Third, enjoy it while it lasts, as oil prices are likely to gradually recover. From the start of 2011 to the middle of 2014, Brent crude oil prices generally hovered between $100 and $110 per barrel This gave plenty of time for producers and consumers to adapt to $100 oil. In reaction to a sudden price fall to below $50, consumption will gradually rise and production will gradually fall.
Market Prospects
Adam Parker, Morgan Stanley’s Chief US Equity Strategist, was famously bearish a few years ago. The data have altered his expectations for this year’s stock market to a gain of 11%. He expects this to come from a combination of 6+% earnings growth, 2+% stock buybacks, and 2+% dividends. He makes the interesting point that earnings expectations for the energy sector have declined dramatically. Analysts for sectors that benefit from lower prices may be playing “wait and see.” This is a video worth watching .
The stock market’s fate depends upon the next six days . I understand the demands on people who write lots of columns, but please…… This is just silly. Since the actual story is more balanced, I am hoping that it is another case of editors goosing page view with a misleading headline. Sheesh! Can’t Hulbert complain about this?
Sources of fresh buying for stocks? Business Insider cites Citi’s Investment Themes for 2015.
Schofield writes that these are the biggest secular trends that will drive demand:
High Net Worth individuals have been very wary of equities since the financial crisis, but with the yield on the 10-Year note below 2% and lower in Europe and Japan, they will switch.
Insurance companies will increase their buying after a 15-year selloff because of changes in capital regulation and an increased focus on asset-liability management.

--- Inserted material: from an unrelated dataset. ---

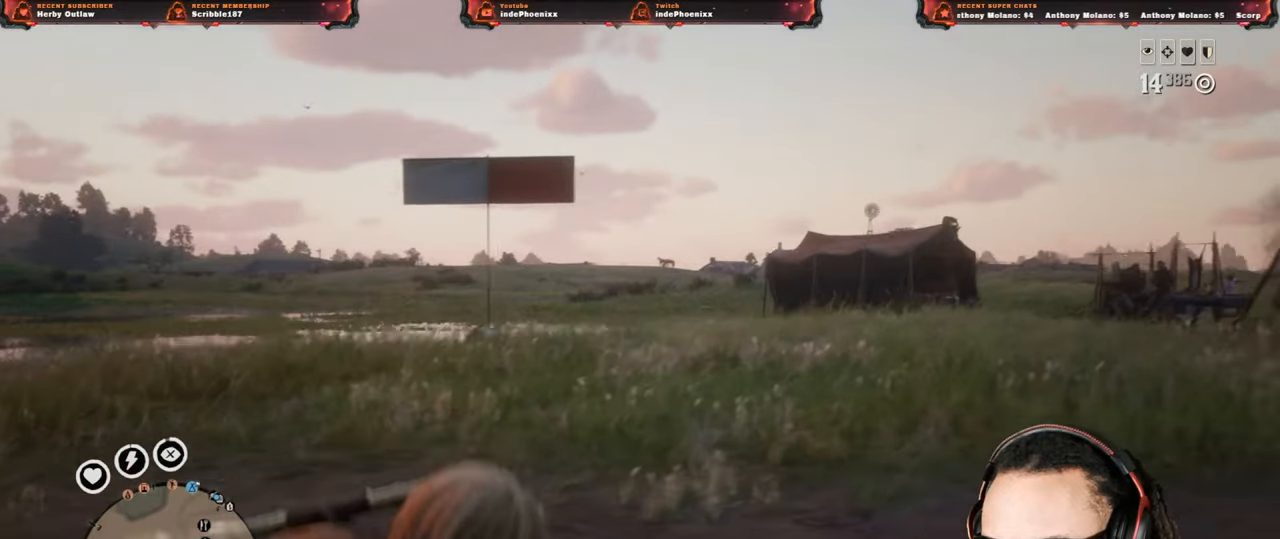
{"buttons": [], "left_stick": "right", "right_stick": "center", "events": []}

Companies will take advantage of low rates to buy back their stocks.
Investor Psychology
Ben Carlson had another thoughtful observation this week. The theme is difficult to capture, partly because he describes it as “a few random observations.” I liked them and you will too. Especially this one:
Good investment advice will always sound the best and make the most sense when looking back at the past or planning ahead for the future. It will rarely sound so great in the moment when you actually have to use it.
Final Thought
This week’s potential themes all defy prediction. I do not know what will happen in Greece. I question the preliminary analysis of the ECB moves. The earnings stories have been a bit better than market forecasts, but with little reaction.

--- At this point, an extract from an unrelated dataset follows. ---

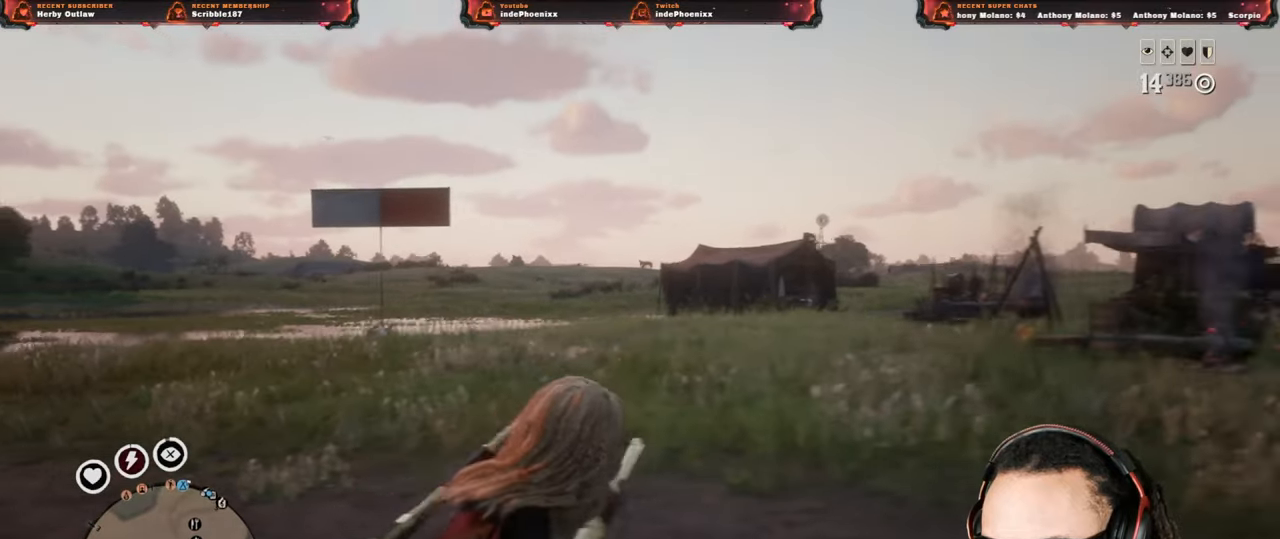
{"buttons": [], "left_stick": "right", "right_stick": "center", "events": []}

This may be another case of divergence between the trading and investing time frames. There are plenty of attractive stocks for investors. A cautious approach is to wait until the companies have reported earnings, perhaps missing a percent or two from the bottom. Following our precept of “Take what the market is giving you,” there are continuing opportunities in regional banks, cyclical names, technology, and consumer discretionary. When times are uncertain, it helps to have a shopping list!